The examples still holds though, replacing `void` with `double` for `exp`.
> the simdabi is "n" instead of "simd", it is the
> 'ISA character' from the vector abi, to make it clear
> how it is tied to the vector abi name mangling.
>
Good choice, I like it more.
> pre-declaration of the simd symbol is not required,
> since the current simd attr (and omp pragma) works
> that way (e.g. it means simd types need not be visible
> where it is used, which may be tricky if they need
> target specific header inclusion).
>
Fair enough.
> notinbranch is a string in quotes, to avoid macro
> name collision in standard headers.
>
Fine by me.
> the same issue applies to linear, so if we add such
> argument it must not use bare 'linear' identifier, e.g.
> it could be an int list like
>
> simd("notinbranch", 2, "n", {2,3}, "vsincos")
>
I like it. Can it be an empty `{}` when no linear parameters are available?
> or we could just specify the vector abi name and
> reverse engineer the requirements from that:
>
> simd("", "_ZGVnN2vl8l8_sincos", "vsincos")
>
> (first argument is just to disambiguate from the mask form)
>
> i considered this name demangling more difficult to
> implement and error prone,
The demangling is not that difficult to implement:
https://reviews.llvm.org/D66024
But I agree that relying on it at user level is more error prone. The users of
the compiler should stay away from the ABI as much as possible.
> but it unambiguously
> specifies a single vector abi symbol for all future
> vector abi extensions.
>
Future extensions should be covered by a new ISA token, so I think we are good
with your solution.
> but there is a bigger problem with linear: currently
> the vectorizer only considers vector clones if they
> are 'const' or the vectorization of a loop was
> explicitly requested with omp simd pragma. so functions
> with pointer arguments won't be used for vectorization.
>
If the C attribute provides the same semantics of `declare simd` and its
`variant` counterpart, can we assume that the “can be invoked concurrently” and
therefore can be used to vectorize even if no #pragma omp simd is attached to
the loop?
Quoting the standard:
“The use of one or more declare simd directives immediately prior to a function
declaration or definition enables the creation of corresponding SIMD versions
of the associated function that can be used to process multiple arguments from
a single invocation in a SIMD loop concurrently.”

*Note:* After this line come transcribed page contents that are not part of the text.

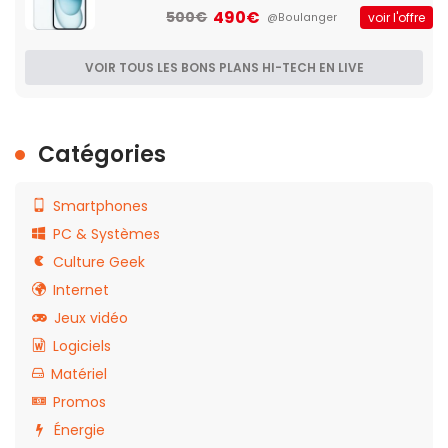
490€
500€
voir l'offre
@Boulanger
VOIR TOUS LES BONS PLANS HI-TECH EN LIVE
Catégories
Smartphones
PC & Systèmes
Culture Geek
Internet
Jeux vidéo
Logiciels
Matériel
Promos
Énergie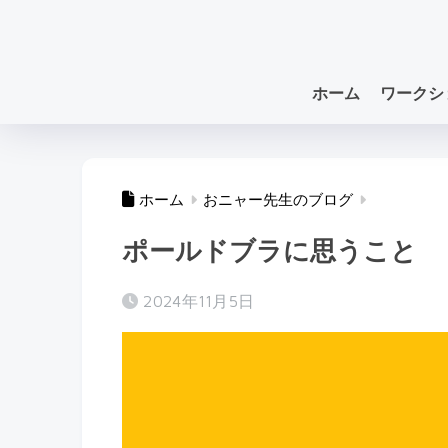
ホーム
ワークシ
ホーム
おニャー先生のブログ
ポールドブラに思うこと
2024年11月5日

Isn’t that enough for saying that the function can be used for vectorizing a
loop if the function being vectorizable is the only question that is left to be
sorted when all other conditions for vectorizing vectorizing a loop are met?
> is that different in clang? or expected to change somehow?
Upstream clang doesn’t do linear vectorization yet. We have it in arm compiler
for linux (https://godbolt.org/z/DEwEcT).